On April 13, Dr. Irfan Ansari, Congress MLA from Jamtara in Jharkhand had shared a photograph and contact details of these workers through Twitter. The MLA’s call for help was noted by the Thane Police, who were given the workers’ address by the Covid-19 Control Room in Jharkhand. However, no help has reached them so far. .
“We have been desperately seeking help since at least March 25,” said Mr. Sakib-ul Ansari, one of these workers. “We have spoken to Dr. Irfan Ansari and Mr. Furkan Ansari (former Member of Parliament from Godda). We were asked to give our address to the Block Development Officer in Godda and we did so. But we are still stuck without help.”
They say that they are now frustrated at the inaction of the authorities. “Everyone we call for help suggests a different course of action,” added Mr. Ansari. “We are taking ration on debit from nearby shops but we don’t know how long we can go on.”
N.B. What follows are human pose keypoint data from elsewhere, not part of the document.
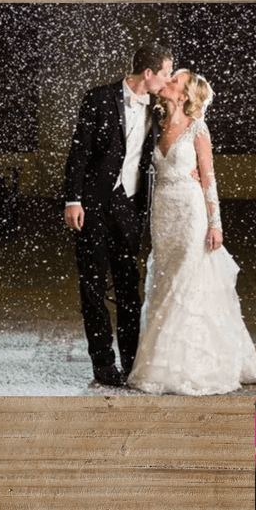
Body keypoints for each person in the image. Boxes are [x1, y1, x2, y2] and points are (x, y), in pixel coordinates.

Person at [127, 70, 256, 394]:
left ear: (184, 95)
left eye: (175, 81)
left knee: (186, 280)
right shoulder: (157, 121)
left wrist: (215, 224)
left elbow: (209, 180)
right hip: (163, 214)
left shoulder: (197, 128)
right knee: (166, 280)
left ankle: (190, 364)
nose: (167, 83)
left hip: (191, 213)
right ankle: (161, 361)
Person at [64, 44, 173, 386]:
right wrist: (73, 199)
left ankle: (131, 361)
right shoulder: (98, 98)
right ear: (149, 73)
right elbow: (79, 151)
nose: (168, 79)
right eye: (166, 72)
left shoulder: (158, 107)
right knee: (92, 287)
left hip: (130, 206)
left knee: (129, 289)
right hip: (93, 206)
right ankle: (103, 363)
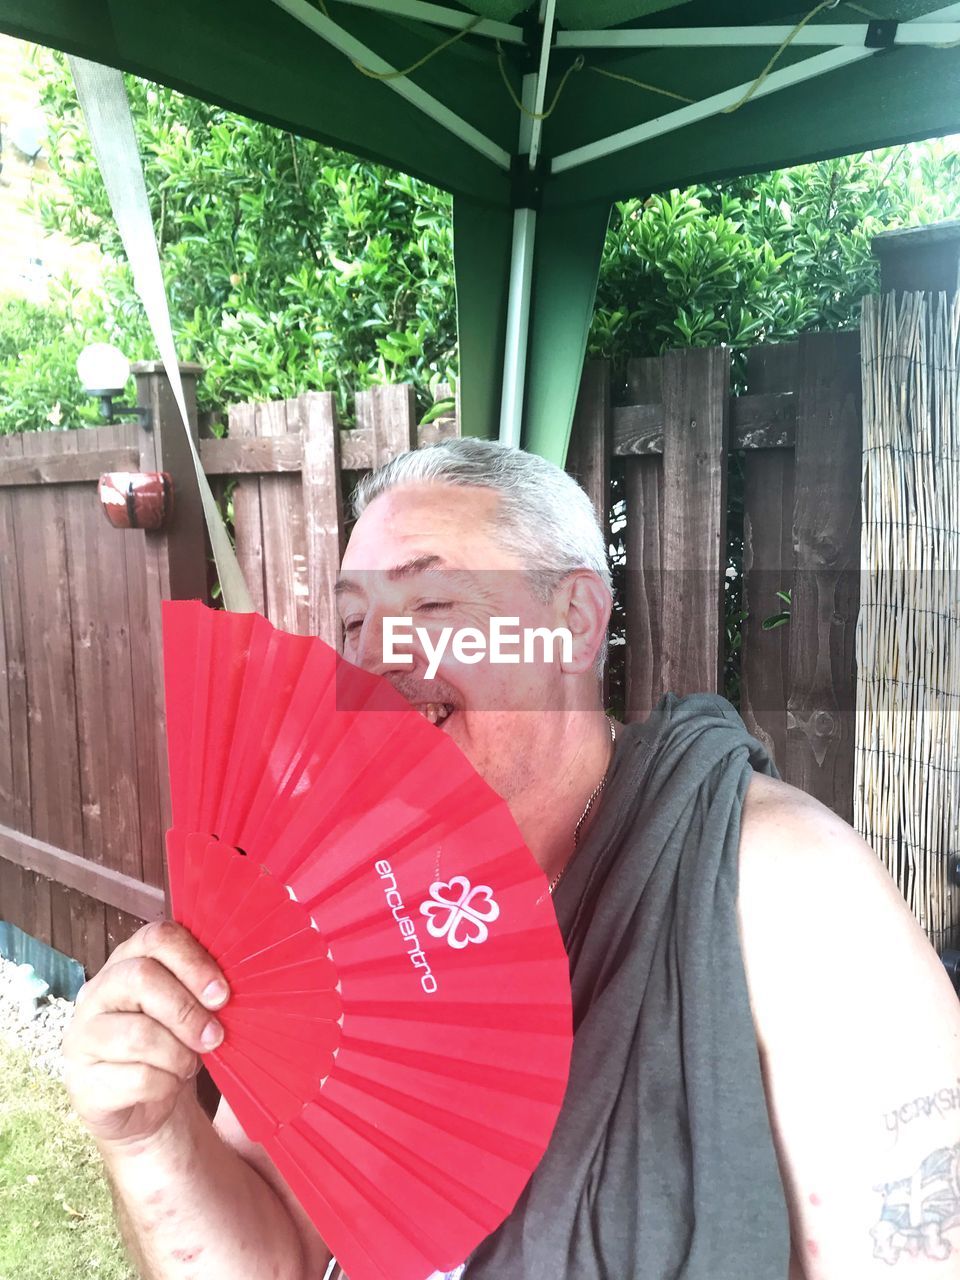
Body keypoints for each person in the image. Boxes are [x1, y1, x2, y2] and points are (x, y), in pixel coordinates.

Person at [63, 438, 960, 1280]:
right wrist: (148, 1139)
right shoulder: (343, 903)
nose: (371, 665)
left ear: (573, 622)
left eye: (434, 604)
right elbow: (275, 1255)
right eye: (354, 623)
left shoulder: (783, 889)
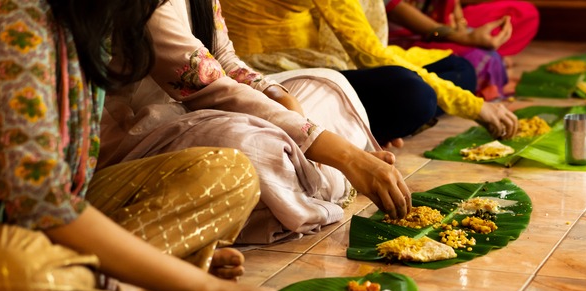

In recent days, reports of various migrant workers from Jharkhand stuck in other states have prompted a social media outreach by the state authorities. Chief Minister Mr. Hemant Soren, while stressing the need for extension of the lockdown, tweeted, “Besides strengthening social security, Jharkhand government is also working to help our migrant workers in other states through the DBT scheme.”
The Direct Benefit Transfer (DBT) scheme, launched by the Government of India, is a scheme to transfer the subsidies of various social welfare schemes like MNREGA payments, LPG subsidy, scholarships etc. directly into the bank account of the beneficiary.
In similar cases in Delhi and Surat, where 20 and 11 migrant labourers respectively were stuck, rations were provided after the local police’s intervention at the behest of Jharkhand authorities, Newsnet has learnt.
The nationwide lockdown has prompted a reverse migration of migrant labourers from their places of work to their home states. At least two dozen such migrants have died on their way back. The lockdown, which was to end on April 15, has now been extended to May 3.
Mr. Manoj Mishra of the Jharkhand Human Rights Conference says the problems arising out of the faulty implementation of the lockdown needs to be addressed soon. “All states should work to ease the burden on the migrants staying within their borders. Rations and other provisions should be provided. And if that is not possible, there should be an arrangement to send them back to their homes, safely.”